Excerpted text:

* Begin *

Patterns support both glob syntax (*, **, ?) and regex (when containing |, ^, $, etc.).

URLNormalizer

Normalize URLs for consistent comparison and hashing.

Python
from ragcrawl.filters import URLNormalizer

normalizer = URLNormalizer(
    remove_fragments=True,
    remove_tracking_params=True,
    sort_query_params=True,
)

# Normalize URL
normalized = normalizer.normalize(
    "HTTPS://Example.COM/Page?utm_source=google&id=1#section"
)
# Result: "https://example.com/page?id=1"

# Get domain
domain = normalizer.get_domain("https://docs.example.com/page")
# Result: "docs.example.com"

# Get registered domain
base = normalizer.get_registered_domain("https://docs.example.com/page")
# Result: "example.com"

# Check same domain
same = normalizer.is_same_domain(
    "https://docs.example.com",
    "https://api.example.com",
    include_subdomains=True,
)
# Result: True

Configuration

Option Type Default Description
remove_fragments bool True Remove URL fragments (#)
remove_tracking_params bool True Remove UTM params etc.
sort_query_params bool True Sort query parameters
lowercase_path bool False Lowercase URL path

ExtensionFilter

Filter URLs by file extension.

Python
from ragcrawl.filters import ExtensionFilter

ext_filter = ExtensionFilter(
    blocked_extensions=[".pdf", ".png", ".jpg", ".zip", ".exe"]
)

# Check if URL is blocked
if ext_filter.is_blocked("https://example.com/report.pdf"):
    print("PDF files are blocked")

# Get extension
ext = ext_filter.get_extension("https://example.com/file.tar.gz")
# Result: ".gz"

Integration Example

Python
from ragcrawl.filters import LinkFilter

# Create comprehensive filter
link_filter = LinkFilter(
    allowed_domains=["docs.python.org"],
    allow_subdomains=False,
    include_patterns=[
        "/3/*",          # Python 3 docs only
    ],
    exclude_patterns=[
        "*/whatsnew/*",  # Skip what's new pages
        "*/_sources/*",  # Skip source files
    ],
    blocked_extensions=[
        ".pdf", ".zip", ".tar.gz",
        ".png", ".jpg", ".gif", ".svg",
    ],
)

# Use in crawling
for url in discovered_urls:
    result = link_filter.filter(url, check_seen=True)
    if result.allowed:
        link_filter.mark_seen(url)
        queue.add(url)

Module Reference

URL filtering and normalization for ragcrawl.

LinkFilter

Python
LinkFilter(
    allowed_domains: list[str] | None = None,
    allow_subdomains: bool = True,
    allowed_schemes: list[str] | None = None,
    allowed_path_prefixes: list[str] | None = None,
    blocked_extensions: list[str] | None = None,
    include_patterns: list[str] | None = None,
    exclude_patterns: list[str] | None = None,
    blocked_query_params: list[str] | None = None,
)

Filters URLs based on domain, path, extension, and pattern constraints.

This is the main filter used by the crawler to determine which URLs to include in the frontier.

* End *

Raw records:
* Begin *

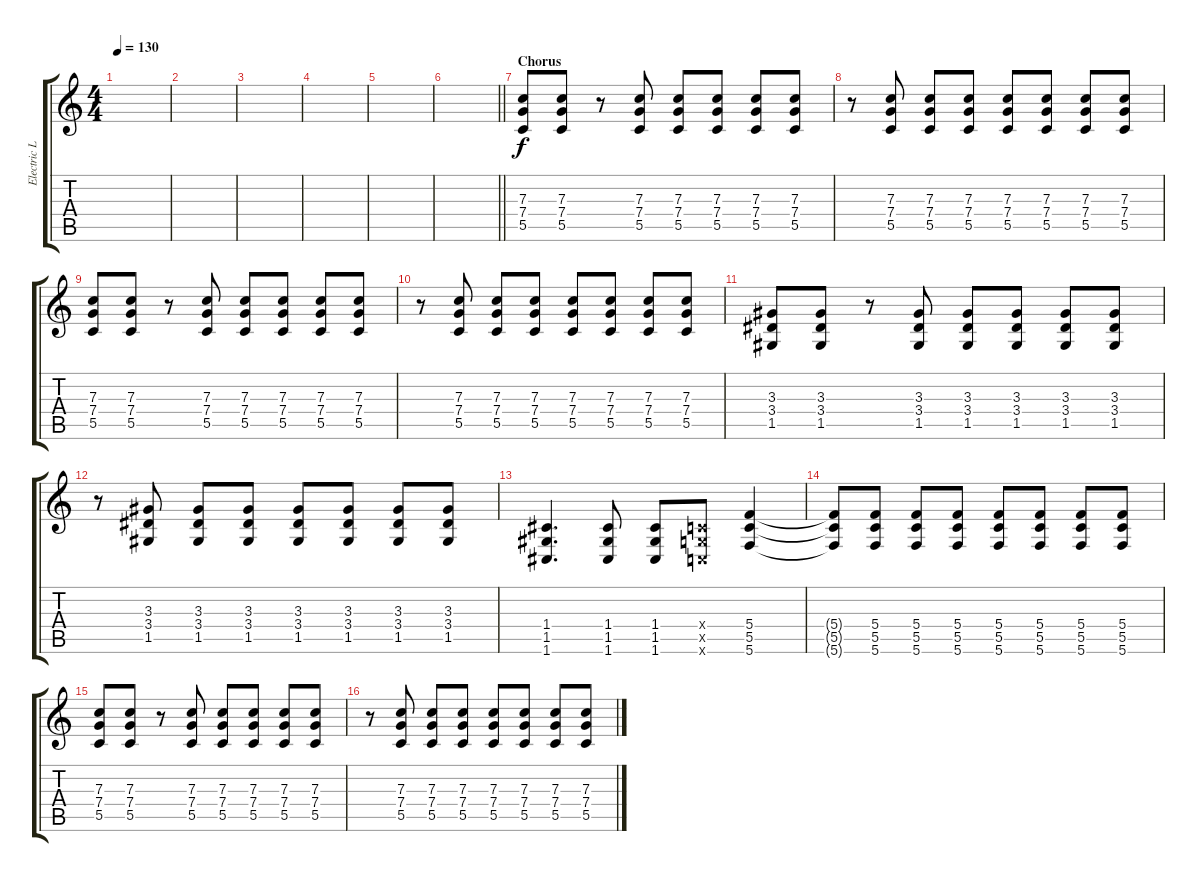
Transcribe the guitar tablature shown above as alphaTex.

\track ("Electric Lead" "Electric L") {instrument overdrivenguitar}
\staff {score tabs}
\tuning (D4 A3 F3 C3 G2 C2) {hide}
\ts (4 4)
\tempo 130
\clef g2
\ks c
|
|
|
|
|
\barLineRight lightlight
|
\section ("" "Chorus")
(7.3 7.4 5.5).8{volume 14} (7.3 7.4 5.5).8 r.8 (7.3 7.4 5.5).8 (7.3 7.4 5.5).8 (7.3 7.4 5.5).8 (7.3 7.4 5.5).8 (7.3 7.4 5.5).8 |
r.8 (7.3 7.4 5.5).8 (7.3 7.4 5.5).8 (7.3 7.4 5.5).8 (7.3 7.4 5.5).8 (7.3 7.4 5.5).8 (7.3 7.4 5.5).8 (7.3 7.4 5.5).8 |
(7.3 7.4 5.5).8 (7.3 7.4 5.5).8 r.8 (7.3 7.4 5.5).8 (7.3 7.4 5.5).8 (7.3 7.4 5.5).8 (7.3 7.4 5.5).8 (7.3 7.4 5.5).8 |
r.8 (7.3 7.4 5.5).8 (7.3 7.4 5.5).8 (7.3 7.4 5.5).8 (7.3 7.4 5.5).8 (7.3 7.4 5.5).8 (7.3 7.4 5.5).8 (7.3 7.4 5.5).8 |
(3.3 3.4 1.5).8 (3.3 3.4 1.5).8 r.8 (3.3 3.4 1.5).8 (3.3 3.4 1.5).8 (3.3 3.4 1.5).8 (3.3 3.4 1.5).8 (3.3 3.4 1.5).8 |
r.8 (3.3 3.4 1.5).8 (3.3 3.4 1.5).8 (3.3 3.4 1.5).8 (3.3 3.4 1.5).8 (3.3 3.4 1.5).8 (3.3 3.4 1.5).8 (3.3 3.4 1.5).8 |
(1.4 1.5 1.6).4{d} (1.4 1.5 1.6).8 (1.4 1.5 1.6).8 (0.4{x} 0.5{x} 0.6{x}).8 (5.4 5.5 5.6).4 |
(5.4{t} 5.5{t} 5.6{t}).8 (5.4 5.5 5.6).8 (5.4 5.5 5.6).8 (5.4 5.5 5.6).8 (5.4 5.5 5.6).8 (5.4 5.5 5.6).8 (5.4 5.5 5.6).8 (5.4 5.5 5.6).8 |
(7.3 7.4 5.5).8 (7.3 7.4 5.5).8 r.8 (7.3 7.4 5.5).8 (7.3 7.4 5.5).8 (7.3 7.4 5.5).8 (7.3 7.4 5.5).8 (7.3 7.4 5.5).8 |
r.8 (7.3 7.4 5.5).8 (7.3 7.4 5.5).8 (7.3 7.4 5.5).8 (7.3 7.4 5.5).8 (7.3 7.4 5.5).8 (7.3 7.4 5.5).8 (7.3 7.4 5.5).8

* End *

Given problem A: Please answer from the ragcrawl filtering documentation: what is the default value of the lowercase_path option?
Given problem B: Write out everything from "Option Type Default" down to "by file extension." in the ragcrawl filtering documentation, switching "bool" to "boolean".

Exercise answer A: False

Exercise answer B:
Option Type Default Description
remove_fragments boolean True Remove URL fragments (#)
remove_tracking_params boolean True Remove UTM params etc.
sort_query_params boolean True Sort query parameters
lowercase_path boolean False Lowercase URL path

ExtensionFilter

Filter URLs by file extension.